Sehr kritisch sehen das angedachte Emissionshandelssystem auch zahlreiche Umweltinitiativen. "CORSIA ist ein gefährliches Ablenkungsmanöver der Flugindustrie, das zu einem weiteren Anstieg der Emissionen führen wird", warnt Magdalena Heuwieser von der internationalen Initiative Stay Grounded. 

Stay Grounded, Umwelt- und VerkehrsverbändeUmweltbundesamt fordern vor allem die Vermeidung und Reduzierung des Flugverkehrs, um den Anstieg der Emissionen im Flugverkehr zu senken.

Als eine wichtige Maßnahme wird die Verlagerung des Flugverkehrs vor allem auf die Schiene gesehen. Hier sollten Anreize geschaffen werden.

"Derzeit wird der Flugverkehr massiv subventioniert. Beispielsweise ist Kerosin nach wie vor von der Energiesteuer befreit, auf internationale Flüge wird keine Mehrwertsteuer erhoben und der Betrieb von Flughäfen wird in vielen Fällen von staatlicher Seite subventioniert. Das sind Unmenengen von Geld in einen Verkehrsbereich der relativ wenig Menschen bewegt und vor allem die Besserverdienenden bewegt", erklärt Verkehrsexperte Jens Hilgenberg von der Natuschutzorganisation BUND. 

Auch sollten die Klimaschäden zukünftig in Ticketpreise eingepreist werden, rät etwa das Umweltbundesamt. Laut aktuellen  Berechnungen vom Umweltbundesamt verursacht eine Tonne CO2 Schäden rund 640 Euro in den nächsten 100 Jahren. Diese werden vor allem von jüngeren und nachfolgenden Generationen getragen und bezahlt werden müssen.

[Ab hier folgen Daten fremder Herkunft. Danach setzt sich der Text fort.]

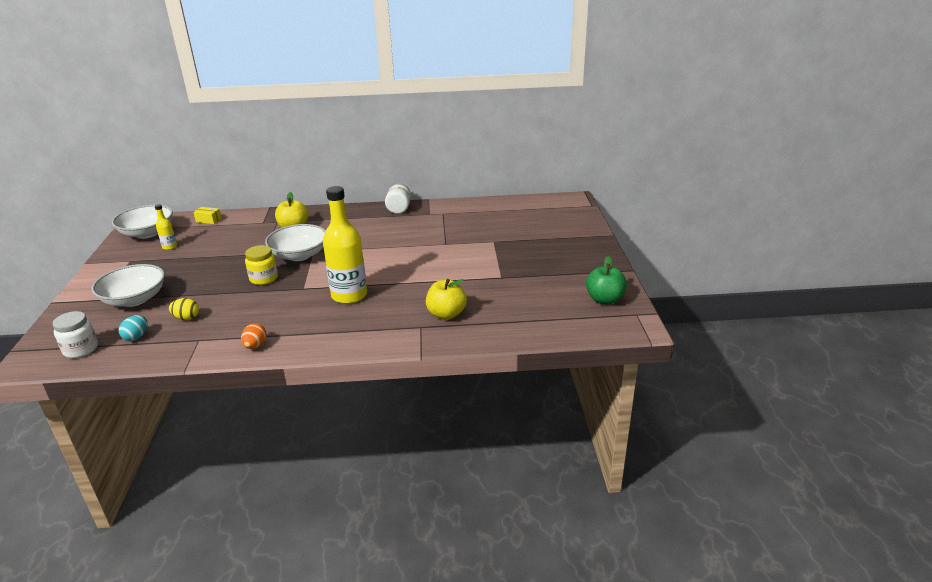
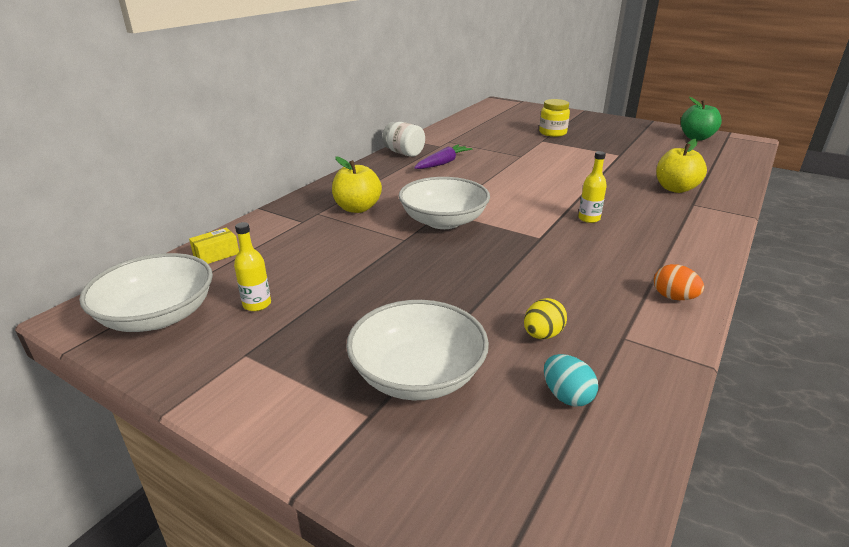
camera: 55 degrees left, 0 degrees up
white jar [53,311,98,358] -> none
yellow jar [245,245,278,285] -> yellow jar moved to [539,99,570,137]
yellow bottle [323,186,367,304] -> yellow bottle [578,151,607,223], size x0.45
none -> purple carrot [414,145,472,169]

Preist man nur ein Teil dieser Schadenskosten in die Tickets mit ein, so würden klimaschädliche Flüge teurer und klimafreundlichere Verkehrsmittel im Vergleich attraktiv. Eine klimafreundliche Verkehrswahl würde so belohnt.

Einen Vorteil hätte die Einpreisung von Umweltkosten allerdings auch für die Flugbranche selbst: Nachhaltige Flüge und Airlines würden so belohnt, da der Preis für Kerosin aus Erdöl teurer würde und klimafreundliches Kerosin im Vergleich günstiger. Entsprechend könnte die Nachfrage nach alternativen Brennstoffen in der Luftfahrt steigen.